Analysts expect Synaptics' growth to slow down in the first quarter of fiscal year 2018. Revenue is expected to grow just 15% year over year during the quarter that ends in September, though earnings per share growth could turn out to be more attractive, with an estimated jump of almost 38%.
The suggests that analysts have already baked in an Apple loss. But revenue growth would compare well to a net revenue decline of 18% in the first quarter of FY 2017. This turnaround in the chipmaker's fortunes can be attributed to the growing adoption of its touch and display driver integration (TDDI) products.
Synaptics saw a 40% sequential jump in the adoption of its TDDI products during the third quarter, thanks mainly to design wins in Samsung's latest flagship Galaxy S8 smartphones. Looking ahead, TDDI adoption will continue driving the company's business, as it is working with several influential smartphone original equipment manufacturers, including Huawei, OPPO, and Xiaomi.

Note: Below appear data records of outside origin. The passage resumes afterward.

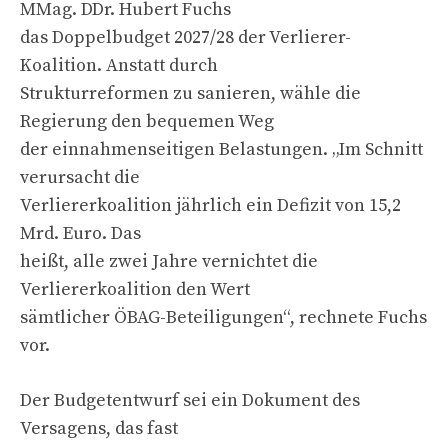
MMag. DDr. Hubert Fuchs
das Doppelbudget 2027/28 der Verlierer-
Koalition. Anstatt durch
Strukturreformen zu sanieren, wähle die
Regierung den bequemen Weg
der einnahmenseitigen Belastungen. „Im Schnitt
verursacht die
Verliererkoalition jährlich ein Defizit von 15,2
Mrd. Euro. Das
heißt, alle zwei Jahre vernichtet die
Verliererkoalition den Wert
sämtlicher ÖBAG-Beteiligungen“, rechnete Fuchs
vor.
Der Budgetentwurf sei ein Dokument des
Versagens, das fast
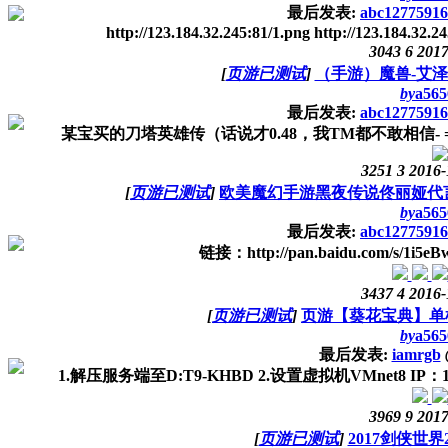
最后发表:
abc12775916
http://123.184.32.245:81/1.png http://123.184.32.24
3043
6
2017
[
页游已测试
]
（手游）魔兽-艾
by
a565
最后发表:
abc12775916
某宝买的刀塔英雄传（话说才0.48，我TM都不敢相信- =）
3251
3
2016-
[
页游已测试
]
欧美魔幻手游黑夜传说佟丽娅代
by
a565
最后发表:
abc12775916
链接：http://pan.baidu.com/s/1i
3437
4
2016-
[
页游已测试
]
页游【葵花宝典】单
by
a565
最后发表:
iamrgb
1.解压服务端至D:T9-KHBD 2.设置虚拟机VMnet8 IP：1
3969
9
2017
[
页游已测试
]
2017剑侠世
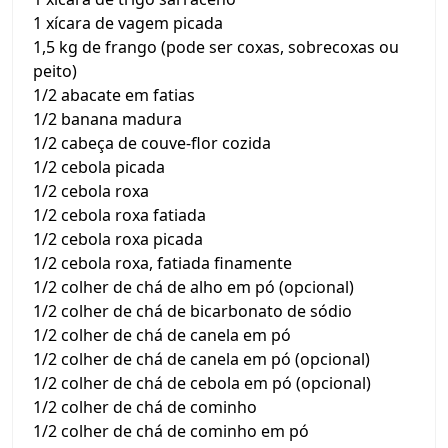
1 xícara de vagem picada
1,5 kg de frango (pode ser coxas, sobrecoxas ou
peito)
1/2 abacate em fatias
1/2 banana madura
1/2 cabeça de couve-flor cozida
1/2 cebola picada
1/2 cebola roxa
1/2 cebola roxa fatiada
1/2 cebola roxa picada
1/2 cebola roxa, fatiada finamente
1/2 colher de chá de alho em pó (opcional)
1/2 colher de chá de bicarbonato de sódio
1/2 colher de chá de canela em pó
1/2 colher de chá de canela em pó (opcional)
1/2 colher de chá de cebola em pó (opcional)
1/2 colher de chá de cominho
1/2 colher de chá de cominho em pó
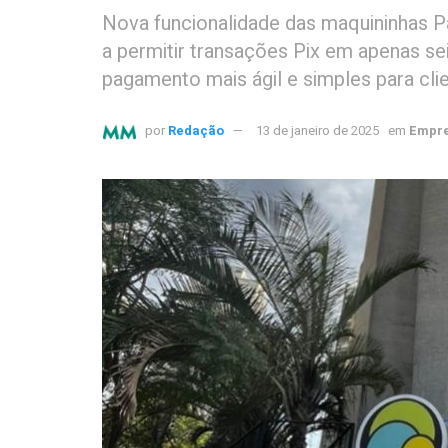
Nova funcionalidade das maquininhas 
a permitir transações Pix em apenas se
pagamento mais ágil e simples para cli
por
Redação
13 de janeiro de 2025
em
Empre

In fact, Synaptics shipped more than 40 million TDDI chips last quarter. But the number could grow tremendously: Demand for TDDI chips could jump to an annual 654 million units in 2022, against projected shipments of 100 million units for 2017. The good news for Synaptics investors is that it's the only one out of just three companies in this space to have licensed its TDDI chips to panel makers.
Moreover, Synaptics' outlook will get a shot in the arm with clients such as OPPO busy boosting their production capacity. The Chinese smartphone company could expand its smartphone shipments to 160 million units this year, compared with 99 million units in 2016, says IDC.
More conservative estimates expect OPPO's smartphone shipments to jump around 20% this year, but in any case, Synaptics will be a beneficiary, since it will have the opportunity to sell more TDDI chips. Furthermore, Synaptics plans to complete the acquisition of Conexant Systems in the current quarter. This deal is expected to be immediately accretive to its margins, while opening up a big long-term opportunity in the field of smart home audio solutions.
Therefore, it won't be surprising if Synaptics' outlook turns out to be better than expected, given the many catalysts the company is riding on. That could give the stock a much-needed boost after a flat performance so far this year.